[[ Data segment open ]]

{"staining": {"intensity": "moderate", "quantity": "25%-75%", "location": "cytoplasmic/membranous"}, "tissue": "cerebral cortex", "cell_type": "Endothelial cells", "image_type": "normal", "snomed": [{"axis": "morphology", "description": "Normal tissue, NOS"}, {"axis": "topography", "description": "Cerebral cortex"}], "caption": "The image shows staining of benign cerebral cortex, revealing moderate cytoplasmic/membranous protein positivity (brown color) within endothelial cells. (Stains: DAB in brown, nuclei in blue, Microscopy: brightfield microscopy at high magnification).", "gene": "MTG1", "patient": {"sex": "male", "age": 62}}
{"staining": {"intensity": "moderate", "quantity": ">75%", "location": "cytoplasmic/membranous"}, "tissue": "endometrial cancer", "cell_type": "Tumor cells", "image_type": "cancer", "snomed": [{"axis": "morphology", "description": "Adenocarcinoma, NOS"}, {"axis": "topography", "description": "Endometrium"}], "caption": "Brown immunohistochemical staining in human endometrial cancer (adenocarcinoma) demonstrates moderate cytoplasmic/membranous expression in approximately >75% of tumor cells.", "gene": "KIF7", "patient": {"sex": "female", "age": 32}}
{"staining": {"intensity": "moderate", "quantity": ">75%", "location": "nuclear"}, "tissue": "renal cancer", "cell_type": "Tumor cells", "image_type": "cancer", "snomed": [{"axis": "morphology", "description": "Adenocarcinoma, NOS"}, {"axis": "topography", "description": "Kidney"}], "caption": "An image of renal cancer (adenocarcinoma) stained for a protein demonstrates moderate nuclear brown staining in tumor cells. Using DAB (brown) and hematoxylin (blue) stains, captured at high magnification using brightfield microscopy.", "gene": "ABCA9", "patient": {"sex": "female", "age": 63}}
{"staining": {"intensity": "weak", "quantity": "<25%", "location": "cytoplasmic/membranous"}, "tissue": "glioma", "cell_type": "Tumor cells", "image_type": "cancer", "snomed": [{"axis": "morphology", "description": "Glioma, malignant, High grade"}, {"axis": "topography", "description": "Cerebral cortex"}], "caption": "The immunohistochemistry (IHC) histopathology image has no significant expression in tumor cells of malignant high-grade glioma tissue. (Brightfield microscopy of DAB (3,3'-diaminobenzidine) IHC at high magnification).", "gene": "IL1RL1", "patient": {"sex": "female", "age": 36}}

[[ Data segment closed ]]

**Exercise prompt**
Would you write out all of the data exactly as given?

**The answer**
{"staining": {"intensity": "moderate", "quantity": "25%-75%", "location": "cytoplasmic/membranous"}, "tissue": "cerebral cortex", "cell_type": "Endothelial cells", "image_type": "normal", "snomed": [{"axis": "morphology", "description": "Normal tissue, NOS"}, {"axis": "topography", "description": "Cerebral cortex"}], "caption": "The image shows staining of benign cerebral cortex, revealing moderate cytoplasmic/membranous protein positivity (brown color) within endothelial cells. (Stains: DAB in brown, nuclei in blue, Microscopy: brightfield microscopy at high magnification).", "gene": "MTG1", "patient": {"sex": "male", "age": 62}}
{"staining": {"intensity": "moderate", "quantity": ">75%", "location": "cytoplasmic/membranous"}, "tissue": "endometrial cancer", "cell_type": "Tumor cells", "image_type": "cancer", "snomed": [{"axis": "morphology", "description": "Adenocarcinoma, NOS"}, {"axis": "topography", "description": "Endometrium"}], "caption": "Brown immunohistochemical staining in human endometrial cancer (adenocarcinoma) demonstrates moderate cytoplasmic/membranous expression in approximately >75% of tumor cells.", "gene": "KIF7", "patient": {"sex": "female", "age": 32}}
{"staining": {"intensity": "moderate", "quantity": ">75%", "location": "nuclear"}, "tissue": "renal cancer", "cell_type": "Tumor cells", "image_type": "cancer", "snomed": [{"axis": "morphology", "description": "Adenocarcinoma, NOS"}, {"axis": "topography", "description": "Kidney"}], "caption": "An image of renal cancer (adenocarcinoma) stained for a protein demonstrates moderate nuclear brown staining in tumor cells. Using DAB (brown) and hematoxylin (blue) stains, captured at high magnification using brightfield microscopy.", "gene": "ABCA9", "patient": {"sex": "female", "age": 63}}
{"staining": {"intensity": "weak", "quantity": "<25%", "location": "cytoplasmic/membranous"}, "tissue": "glioma", "cell_type": "Tumor cells", "image_type": "cancer", "snomed": [{"axis": "morphology", "description": "Glioma, malignant, High grade"}, {"axis": "topography", "description": "Cerebral cortex"}], "caption": "The immunohistochemistry (IHC) histopathology image has no significant expression in tumor cells of malignant high-grade glioma tissue. (Brightfield microscopy of DAB (3,3'-diaminobenzidine) IHC at high magnification).", "gene": "IL1RL1", "patient": {"sex": "female", "age": 36}}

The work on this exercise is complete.